# neural network timeseries binary classifier: simple way to use temporal context

The problem I am working on is binary classification of a time series. To be more specific, input data corresponds to the 0.2s worth of accelerometer readings, which is [100x3] matrix (100 timestamps, 3D vector in each of them). Ground truth is a binary signal 0 or 1 corresponding to a last timestamp in a window.

After experimenting a bit with unsupervised ML, course was changed to supervised. Test set accuracy is currently .87, which I can live with, but I would like to see less noize and less obvious outliers. The winning model is CNN (stacked LSTM was tested too), which input is matrix described above and output is a [1x2] softmax logits. What I am getting at is the fact, that the network is not at all informed of predictions it made 1 or 2 timestamps prior to now.

My guess is that more accuracy could be squeezed out of temporal information (say, matrices 100x2 previous logits and 100x1 previous gt signal).

To the best of my knowledge, the conventional way to do that is to feed outputs of my CNN to some RNN.

As it sometimes happens, it seems that I don't have a question by the time I've finished formulating the question.

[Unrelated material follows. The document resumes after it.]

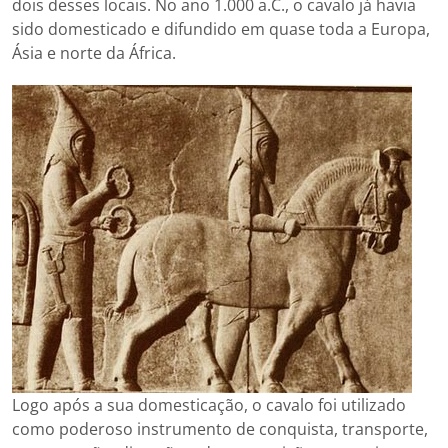
dois desses locais. No ano 1.000 a.C., o cavalo já havia
sido domesticado e difundido em quase toda a Europa,
Ásia e norte da África.
Logo após a sua domesticação, o cavalo foi utilizado
como poderoso instrumento de conquista, transporte,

But I'll leave it open for now and share accuracy gains, when model is implemented & tested.

So, yes. Even the stateless lstm significantly decreases amount of noize in the output signal. The attached image show that most of the outliers occuring for baseline are gone now. "Accuracy gains" didnt happen, though. Yet in this domain .86 accuracy without sudden outliers is better, than .88 with them.